Our study has several strengths and limitations. In the current study, initial and subsequent screening examinations were analysed separately, increasing the insight of the effects of FFDM. Furthermore, this is a large population-based study using standardised collected data from the NCR, including tumour characteristics on tumour size, morphology, grade and lymph node status. Data on oestrogen or progesterone receptor or HER2neu status were not available for this cohort. A limitation in comparing results with other studies might lie in the fact that the Dutch screening program invites women 50–75 years of age, which differs from other screening programs mostly offering screening to women 50–69 years old. This might limit the generalisability of our results. Second, in The Netherlands, screening examinations are independently read by two radiologists and – particularly in the Northern region – recall rates are relatively low. Comparing FFDM with SFM might therefore lead to different conclusions in comparison with other studies. Furthermore, a Dutch study found variation in recall rate, with less variation in detection rate, between regions in The Netherlands (van Luijt et al, 2013). Finally, during this study period a policy change towards making standard craniocaudal views at subsequent screening examinations started in The Netherlands. Also, during this period some radiologists synchronous read mammograms made using FFDM and SFM. Both effects could have influenced recall or detection rate for both SFM and FFDM. However, in our data we did not find an increased recall or detection rate for SFM after subsequent screening examination, indicating that these effects were negligible.

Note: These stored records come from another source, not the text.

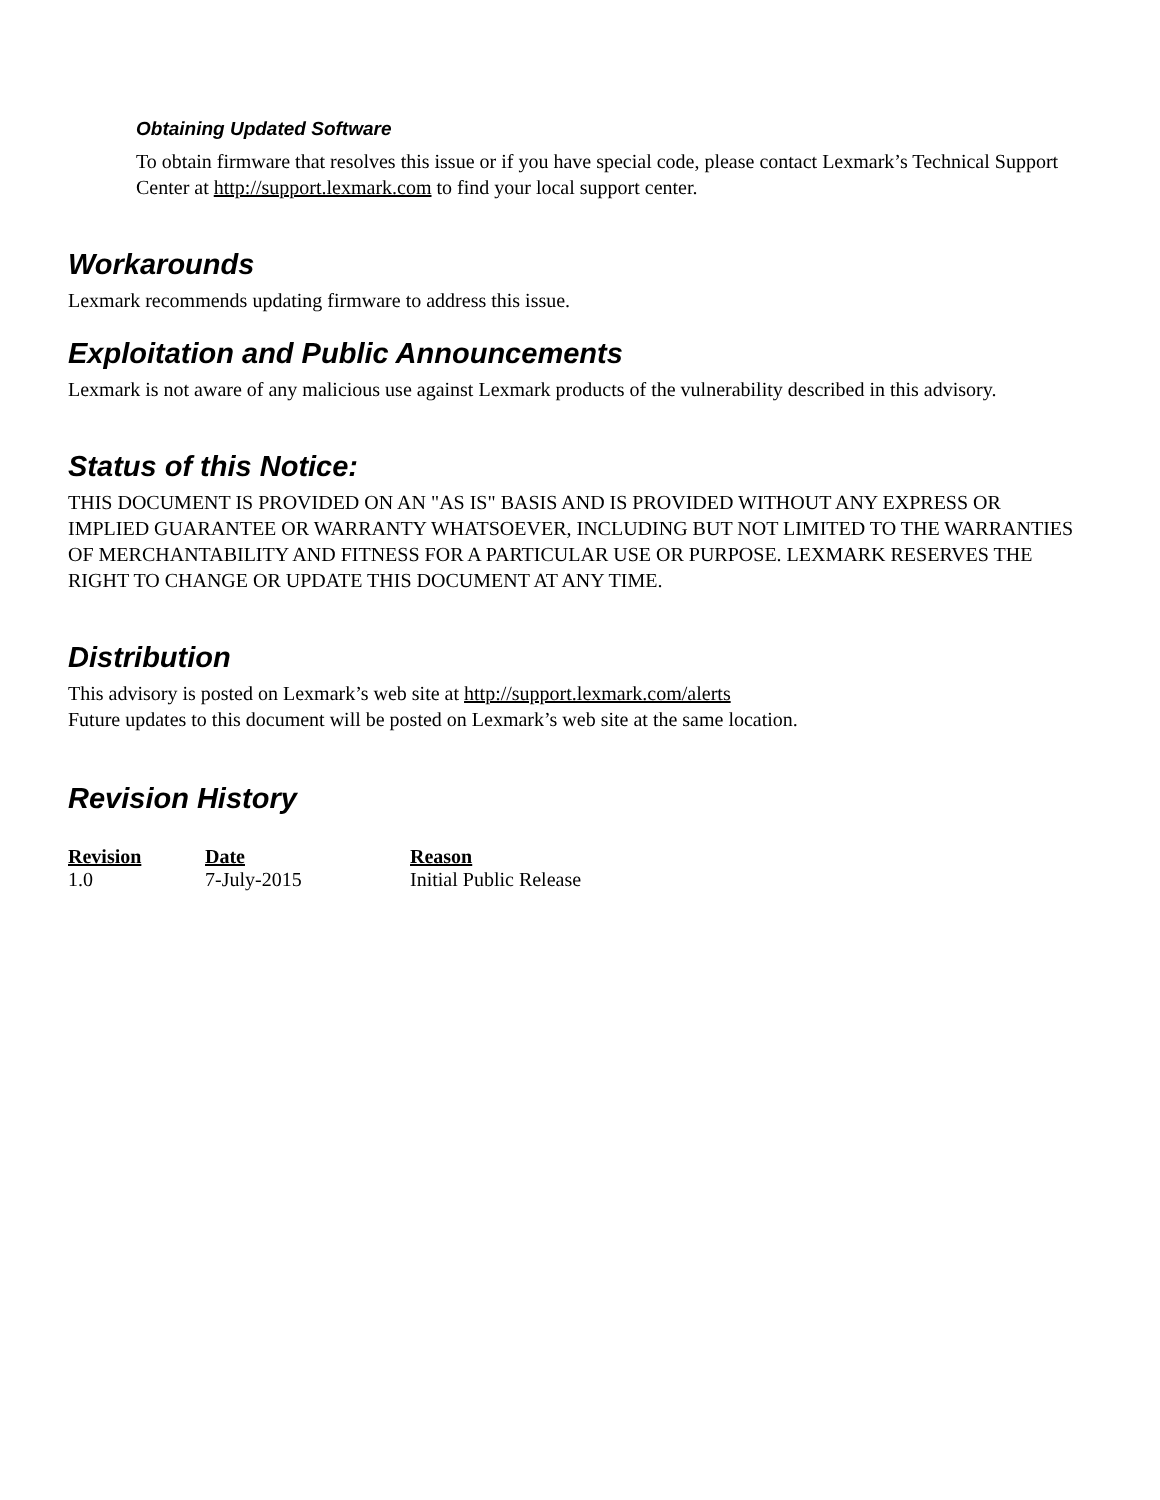Obtaining Updated Software
To obtain firmware that resolves this issue or if you have special code, please contact Lexmark’s Technical Support Center at http://support.lexmark.com to find your local support center.
Workarounds
Lexmark recommends updating firmware to address this issue.
Exploitation and Public Announcements
Lexmark is not aware of any malicious use against Lexmark products of the vulnerability described in this advisory.
Status of this Notice:
THIS DOCUMENT IS PROVIDED ON AN "AS IS" BASIS AND IS PROVIDED WITHOUT ANY EXPRESS OR IMPLIED GUARANTEE OR WARRANTY WHATSOEVER, INCLUDING BUT NOT LIMITED TO THE WARRANTIES OF MERCHANTABILITY AND FITNESS FOR A PARTICULAR USE OR PURPOSE. LEXMARK RESERVES THE RIGHT TO CHANGE OR UPDATE THIS DOCUMENT AT ANY TIME.
Distribution
This advisory is posted on Lexmark’s web site at http://support.lexmark.com/alerts
Future updates to this document will be posted on Lexmark’s web site at the same location.
Revision History
| Revision | Date | Reason |
| --- | --- | --- |
| 1.0 | 7-July-2015 | Initial Public Release |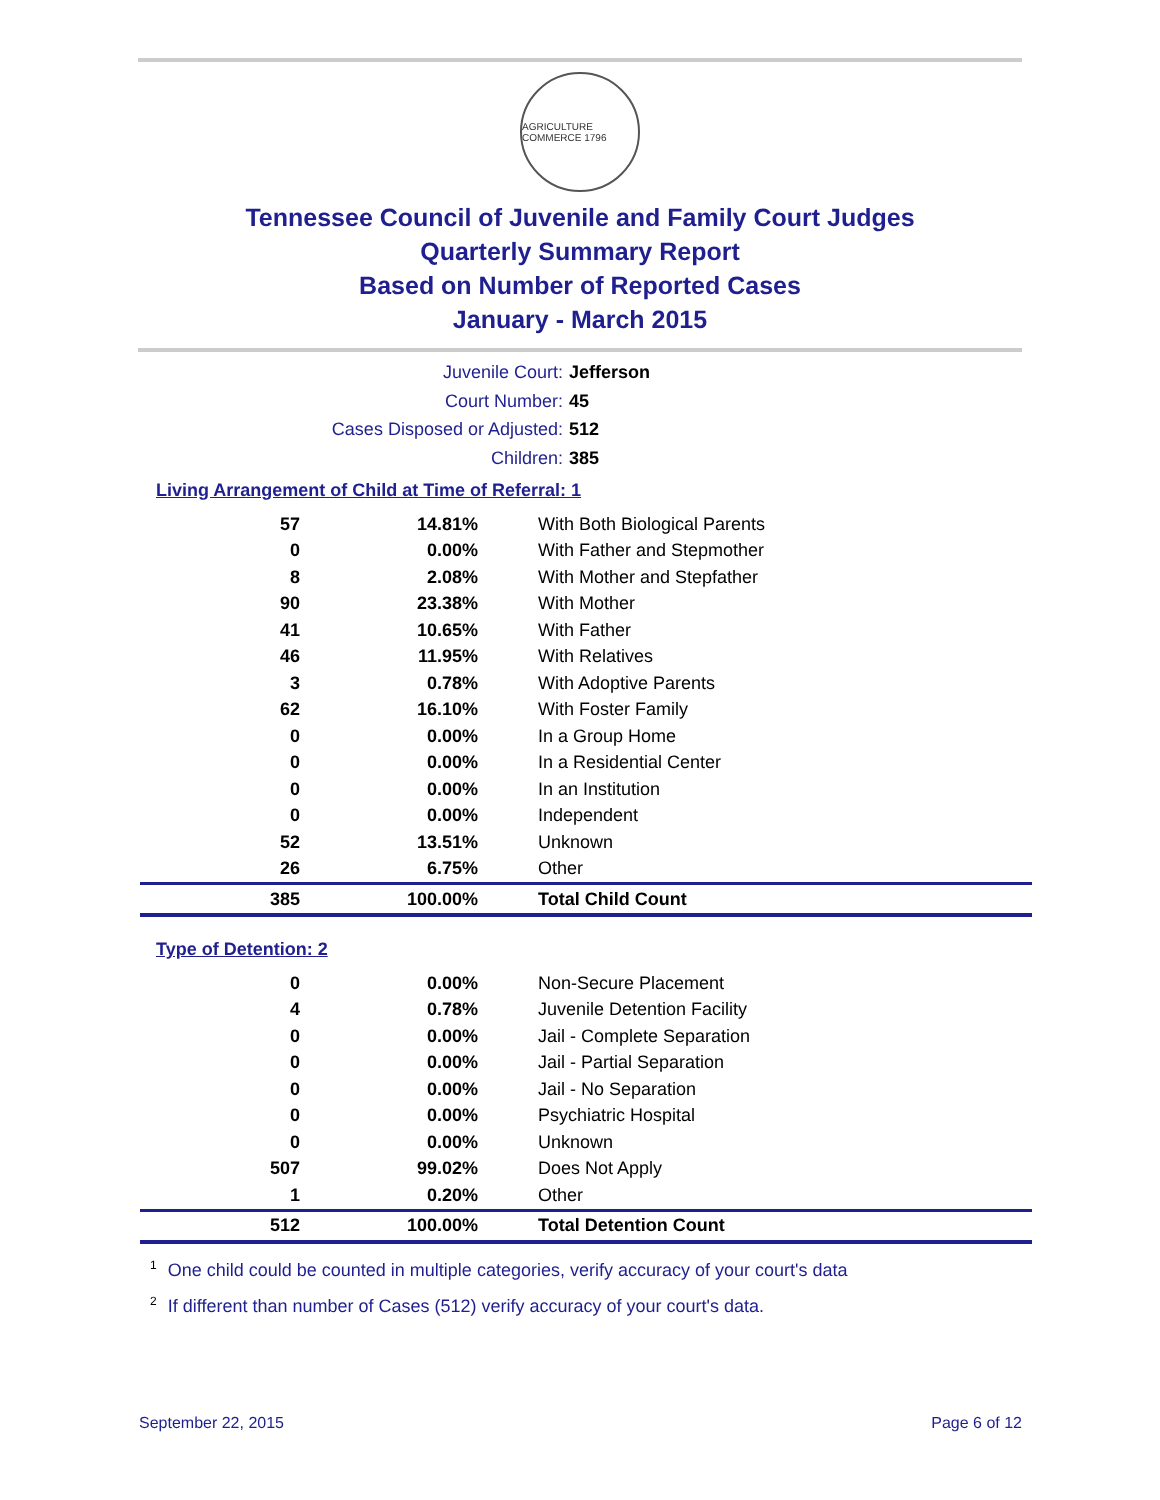AGRICULTURE COMMERCE 1796
Tennessee Council of Juvenile and Family Court Judges
Quarterly Summary Report
Based on Number of Reported Cases
January - March 2015
Juvenile Court: Jefferson
Court Number: 45
Cases Disposed or Adjusted: 512
Children: 385
Living Arrangement of Child at Time of Referral: 1
| 57 | 14.81% | With Both Biological Parents |
| 0 | 0.00% | With Father and Stepmother |
| 8 | 2.08% | With Mother and Stepfather |
| 90 | 23.38% | With Mother |
| 41 | 10.65% | With Father |
| 46 | 11.95% | With Relatives |
| 3 | 0.78% | With Adoptive Parents |
| 62 | 16.10% | With Foster Family |
| 0 | 0.00% | In a Group Home |
| 0 | 0.00% | In a Residential Center |
| 0 | 0.00% | In an Institution |
| 0 | 0.00% | Independent |
| 52 | 13.51% | Unknown |
| 26 | 6.75% | Other |
| 385 | 100.00% | Total Child Count |
Type of Detention: 2
| 0 | 0.00% | Non-Secure Placement |
| 4 | 0.78% | Juvenile Detention Facility |
| 0 | 0.00% | Jail - Complete Separation |
| 0 | 0.00% | Jail - Partial Separation |
| 0 | 0.00% | Jail - No Separation |
| 0 | 0.00% | Psychiatric Hospital |
| 0 | 0.00% | Unknown |
| 507 | 99.02% | Does Not Apply |
| 1 | 0.20% | Other |
| 512 | 100.00% | Total Detention Count |
<sup>1</sup> One child could be counted in multiple categories, verify accuracy of your court's data
<sup>2</sup> If different than number of Cases (512) verify accuracy of your court's data.
September 22, 2015 Page 6 of 12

These data show that FFDM can be safely used for screening purposes. The easier image transfer capabilities of FFDM may prevent repeating the mammography during diagnostic work-up in the hospital. Further research on possible effects of the higher recall rate on the number of biopsies performed in patients with a false-positive result might add to the comparison of FFDM and SFM, as can future research of the proportion of T1a tumours, hormone receptor and HER2 status.

In conclusion, FFDM resulted in similar rates of screen-detected and interval cancers compared with SFM. This indicates that FFDM performs as well as SFM in a breast cancer screening program, with more ductal and high-grade invasive cancers found after subsequent screens. No signs of an increase in low-grade DCIS (which might connote possible overdiagnosis) were seen. Nonetheless, after initial screening, which accounts for 12% of all screens, FFDM resulted in higher recall rate and lower PPV that requires attention.